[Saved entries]

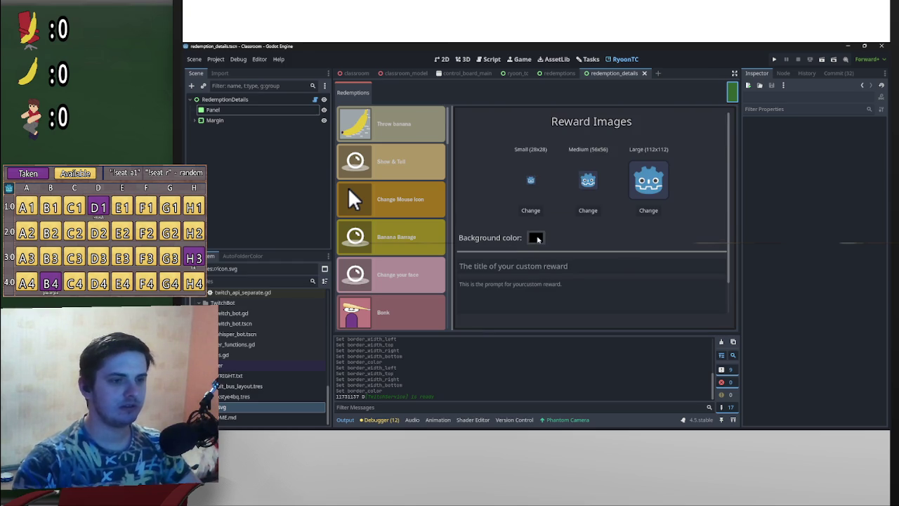
{"action": "scroll", "coordinate": [583, 270], "scroll_direction": "down", "scroll_amount": 1}
{"action": "scroll", "coordinate": [589, 281], "scroll_direction": "up", "scroll_amount": 1}
{"action": "scroll", "coordinate": [588, 281], "scroll_direction": "down", "scroll_amount": 1}
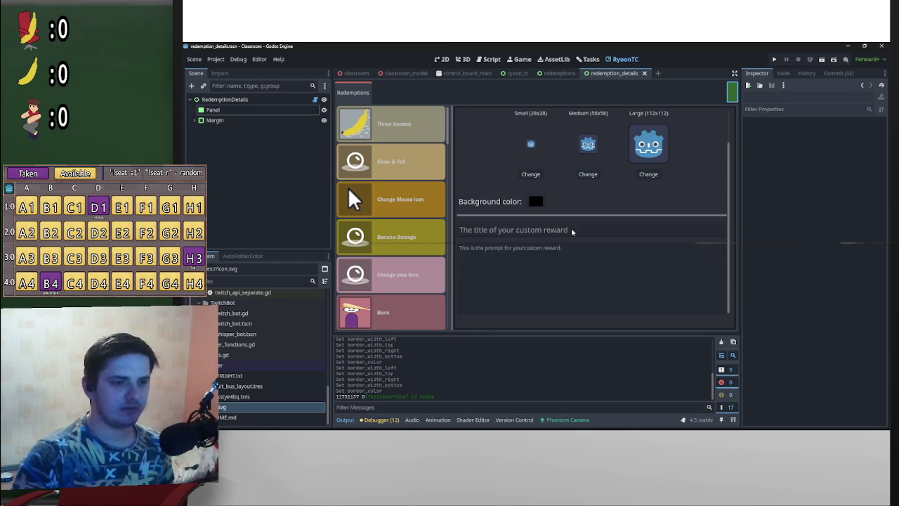
{"action": "left_click", "coordinate": [524, 233]}
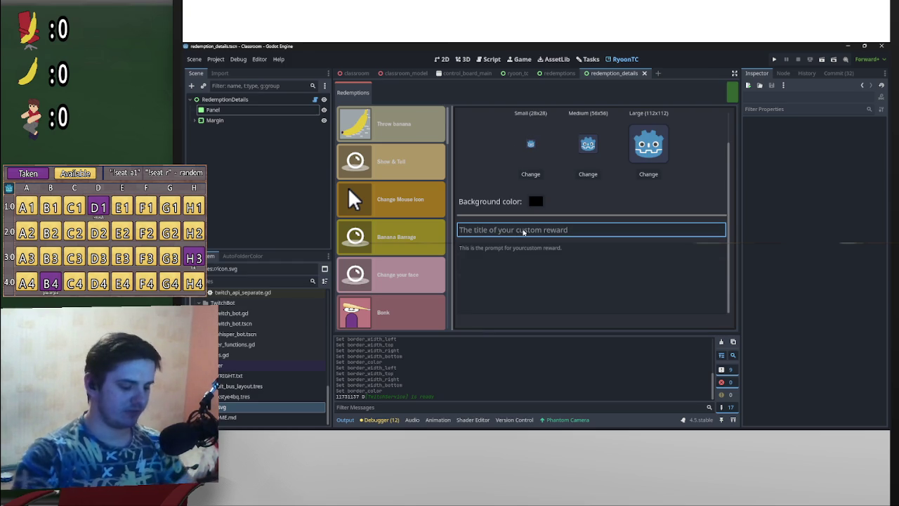
{"action": "type", "text": "A"}
{"action": "type", "text": "SDF"}
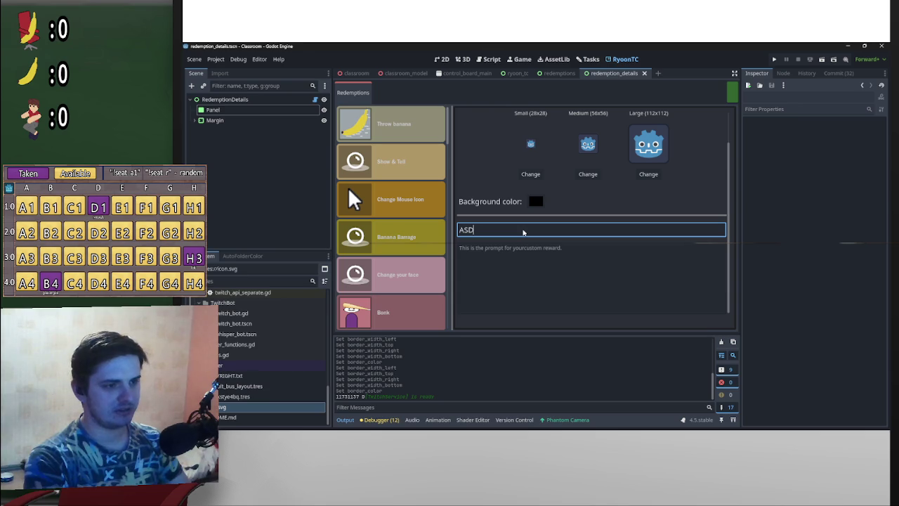
- Type test text into the reward description box, then erase it
{"action": "left_click", "coordinate": [618, 286]}
{"action": "type", "text": "sdfgdsl;gjrdtiophgjtchgr"}
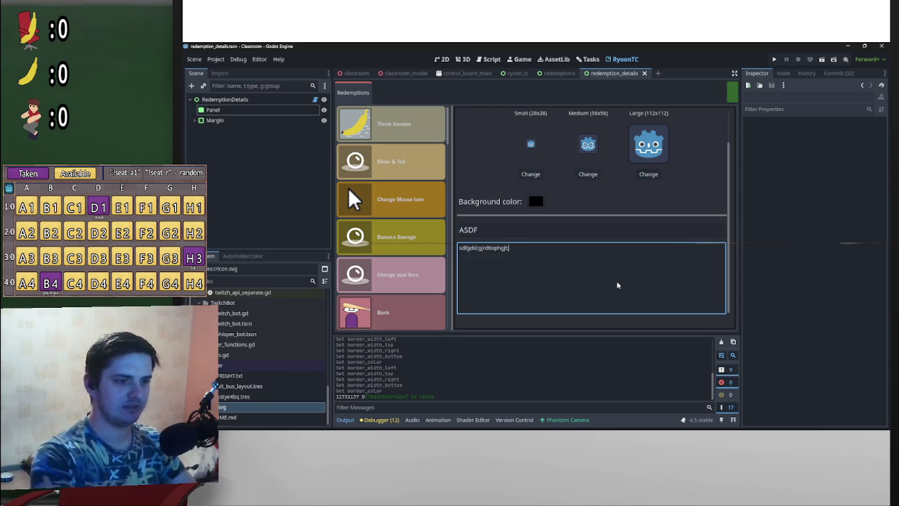
{"action": "key", "text": "ctrl+a"}
{"action": "key", "text": "BackSpace"}
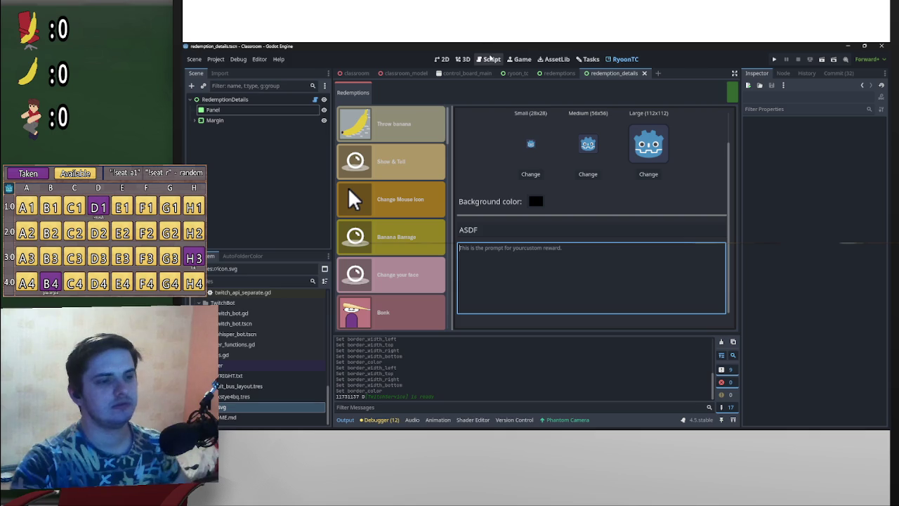
- Switch to the redemptions scene and show it in the 2D view
{"action": "left_click", "coordinate": [556, 73]}
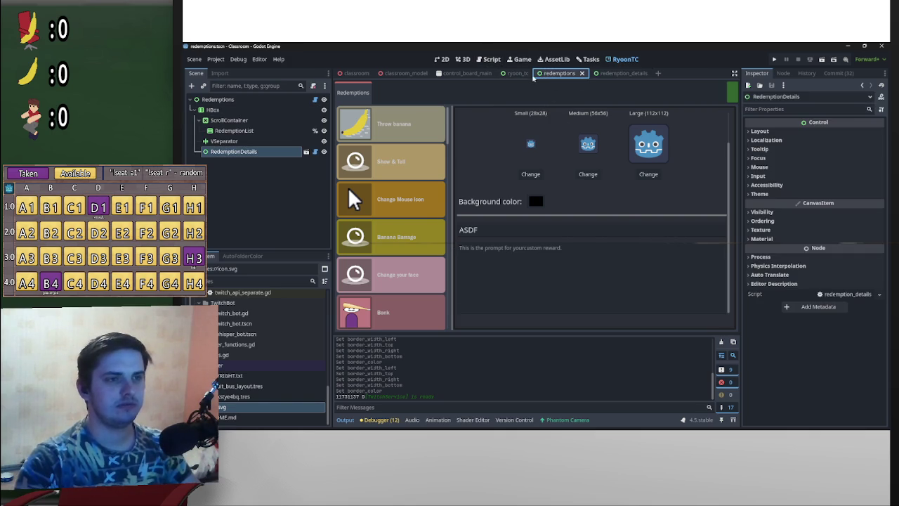
{"action": "left_click", "coordinate": [462, 59]}
{"action": "left_click", "coordinate": [441, 59]}
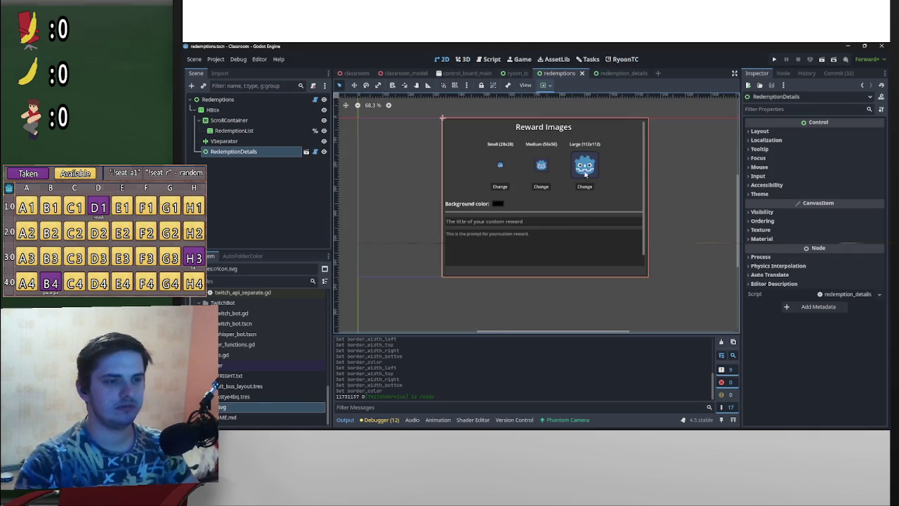
- Set the prompt TextEdit's font size override to 18 and save
{"action": "left_click", "coordinate": [615, 73]}
{"action": "scroll", "coordinate": [576, 286], "scroll_direction": "down", "scroll_amount": 2}
{"action": "left_click", "coordinate": [577, 285]}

Prompt: Your reply is one number: how many lines of the records above contain the word "down".

Solved exercise: 3